Thursday, November 21, 2013

No one fights like Gaston! Douses lights like Gaston!

And now that I'm grown I eat five dozen eggs! So I'm roughly the size of a barge!
(Beauty and the Beast- Gaston)

Intermediate Lesson 05- Burgundy

Our magical Cordon Bleu tour of French regions takes us to Burgundy today, with a dish by the name of "Gaston Gerard" Style Free-Range Chicken with a Morvan-style "Crapiaux."

Pow-pow!

Gaston Gerard was the mayor of Dijon, and this dish was apparently created by his wife in the 1930s. The chicken itself was done pretty simply: pan sear and then braise in the oven. The sauce was a delicious chicken stock mixed with a few spices, cream and mustard. We served the dish with a Morvan style pancake which incorporates potatoes, yeast, herbs and fluffed egg-whites, giving the pancake a particular fluffiness. We also put a herbal salad that I didn't  enjoy eating because the class assistant accidentally brought cilantro instead of parsley to use. I guess it's really my fault since I didn't notice when I mixed the salad. I like cilantro, but not when it is served as a salad.....

The weirdest thing about this dish is that the skin of the chicken is supposed to be taken off the meat before serving, but the skin is the best part of the chicken! Sorry Chef, I'm keeping my chicken skin on. My sauce apparently contains too much mustard, even though I already halved the quantity. My pancake was definitely well done, if I may say so myself. I have to admit, if there is one thing I learned how to cook living in America, it is how to make a good pancake. This pancake is extra fluffy because it's got yeast and egg-whites, similar to the famous pancakes at Clinton St. Baking Company in New York City, making the pancakes extra fluffy.
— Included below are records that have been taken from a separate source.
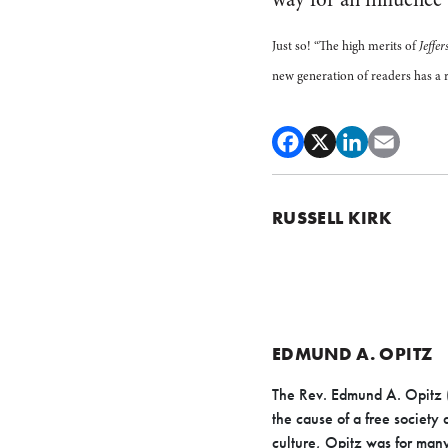
Just so! “The high merits of
Jeffer
new generation of readers has a r
RUSSELL KIRK
EDMUND A. OPITZ
The Rev. Edmund A. Opitz 
the cause of a free society
culture, Opitz was for many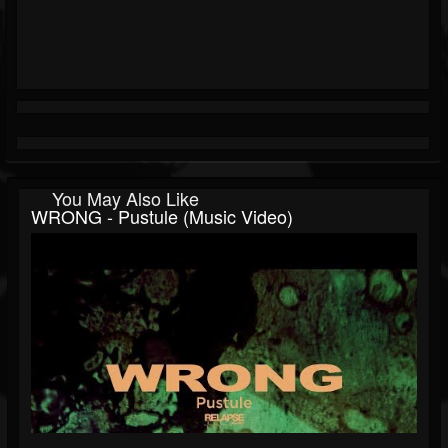
You May Also Like
WRONG - Pustule (Music Video)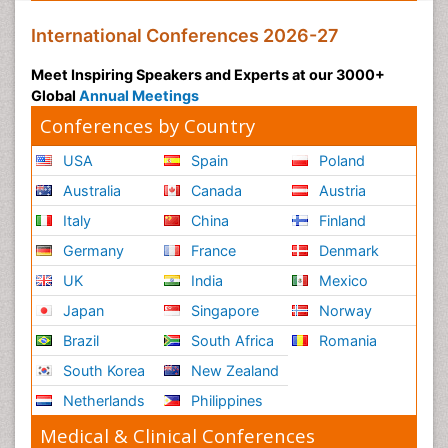
Pulmonary Rehabilitation (PR)
International Conferences 2026-27
Radiography
Meet Inspiring Speakers and Experts at our 3000+
Radiology Imaging
Global
Annual Meetings
Reaction to Pain
Conferences by Country
Reductionism
USA
Spain
Poland
Risk Factors And Burnout And Public Health
Australia
Canada
Austria
Nursing
Italy
China
Finland
Risk Factors and Burnout and Public Health
Nursing
Germany
France
Denmark
Schizophrenia
UK
India
Mexico
Secondary Prevention
Japan
Singapore
Norway
Sepsis in Neonatal
Brazil
South Africa
Romania
Social_ Psychiatry
South Korea
New Zealand
Stress-related Disorders
Netherlands
Philippines
Stroke and Perinatal Injuries
Medical & Clinical Conferences
Surgical Radiology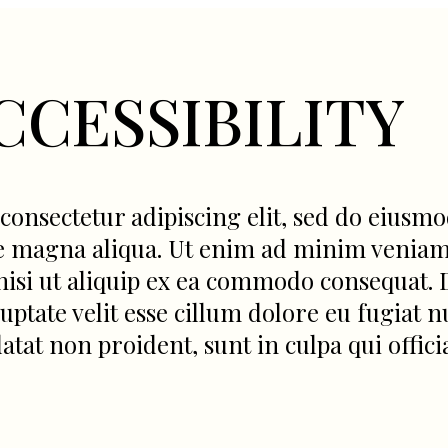
CCESSIBILITY
consectetur adipiscing elit, sed do eiusm
re magna aliqua. Ut enim ad minim veniam
nisi ut aliquip ex ea commodo consequat. 
ptate velit esse cillum dolore eu fugiat nu
atat non proident, sunt in culpa qui offici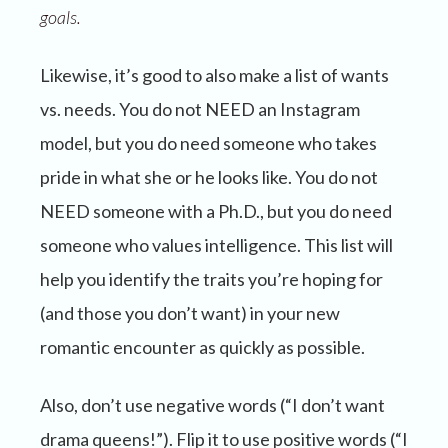
goals.
Likewise, it’s good to also make a list of wants
vs. needs. You do not NEED an Instagram
model, but you do need someone who takes
pride in what she or he looks like. You do not
NEED someone with a Ph.D., but you do need
someone who values intelligence. This list will
help you identify the traits you’re hoping for
(and those you don’t want) in your new
romantic encounter as quickly as possible.
Also, don’t use negative words (“I don’t want
drama queens!”). Flip it to use positive words (“I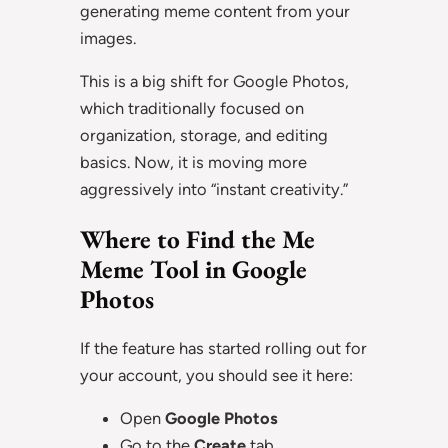
generating meme content from your
images.
This is a big shift for Google Photos,
which traditionally focused on
organization, storage, and editing
basics. Now, it is moving more
aggressively into “instant creativity.”
Where to Find the Me
Meme Tool in Google
Photos
If the feature has started rolling out for
your account, you should see it here:
Open
Google Photos
Go to the
Create
tab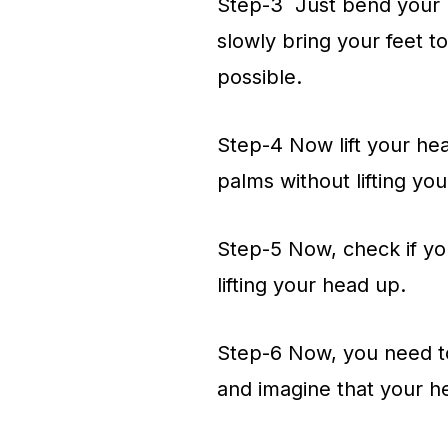
Step-3 Just bend your kn
slowly bring your feet t
possible.
Step-4 Now lift your he
palms without lifting yo
Step-5 Now, check if your
lifting your head up.
Step-6 Now, you need to 
and imagine that your h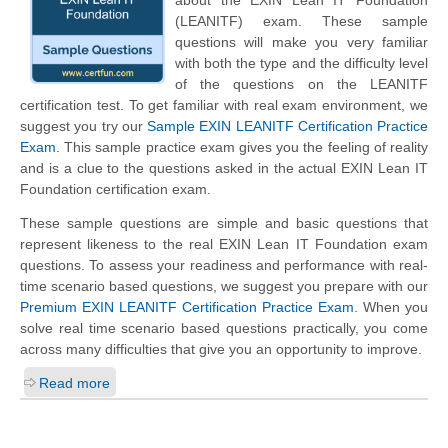
about the EXIN Lean IT Foundation
(LEANITF) exam. These sample
questions will make you very familiar
with both the type and the difficulty level
of the questions on the LEANITF
certification test. To get familiar with real exam environment, we
suggest you try our
Sample EXIN LEANITF Certification Practice
Exam
. This sample practice exam gives you the feeling of reality
and is a clue to the questions asked in the actual EXIN Lean IT
Foundation certification exam.
These sample questions are simple and basic questions that
represent likeness to the real EXIN Lean IT Foundation exam
questions. To assess your readiness and performance with real-
time scenario based questions, we suggest you prepare with our
Premium EXIN LEANITF Certification Practice Exam
. When you
solve real time scenario based questions practically, you come
across many difficulties that give you an opportunity to improve.
Read more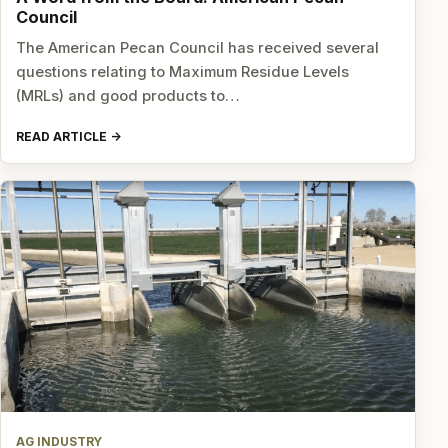
Council
The American Pecan Council has received several
questions relating to Maximum Residue Levels
(MRLs) and good products to…
READ ARTICLE
AG INDUSTRY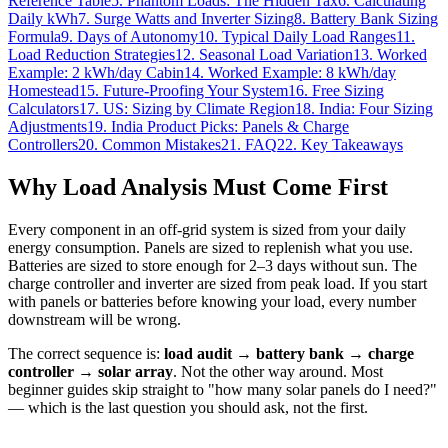
Reference Table
5. Phantom Loads: The Hidden Tax
6. Calculating
Daily kWh
7. Surge Watts and Inverter Sizing
8. Battery Bank Sizing
Formula
9. Days of Autonomy
10. Typical Daily Load Ranges
11.
Load Reduction Strategies
12. Seasonal Load Variation
13. Worked
Example: 2 kWh/day Cabin
14. Worked Example: 8 kWh/day
Homestead
15. Future-Proofing Your System
16. Free Sizing
Calculators
17. US: Sizing by Climate Region
18. India: Four Sizing
Adjustments
19. India Product Picks: Panels & Charge
Controllers
20. Common Mistakes
21. FAQ
22. Key Takeaways
Why Load Analysis Must Come First
Every component in an off-grid system is sized from your daily
energy consumption. Panels are sized to replenish what you use.
Batteries are sized to store enough for 2–3 days without sun. The
charge controller and inverter are sized from peak load. If you start
with panels or batteries before knowing your load, every number
downstream will be wrong.
The correct sequence is:
load audit → battery bank → charge
controller → solar array
. Not the other way around. Most
beginner guides skip straight to "how many solar panels do I need?"
— which is the last question you should ask, not the first.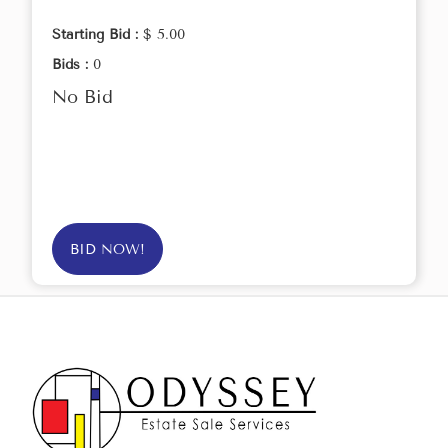
Starting Bid :
$ 5.00
Bids :
0
No Bid
BID NOW!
One thing I noticed about this term is that the demonstration chefs have consistently run out of time. They would go through the dish at a reasonable pace, and then during the last half an hour basically fly through the finish of the dish, which is problematic because a lot of us just get lost at the steps that they skipped or didn't explain. There's a lot of "Now in practical you should cook it that way, but I'm running low on time so we will do it this way." So confusing. I hope this doesn't become a pattern.

Quote from this class:

"At Cordon Bleu, each chef has his way of doing things. You may think it's annoying, but some chefs consider this an advantage. When you leave the school, you'll digest all the information and take the things that suit you most."

-Demo Chef Caals,
after a student complained how chefs constantly gave very
conflicting advice on the "right" way of preparing ingredients

"Every country has its weird thing to eat. In France we have escargots. It's something that many people go 'ew...' when they see it on a plate."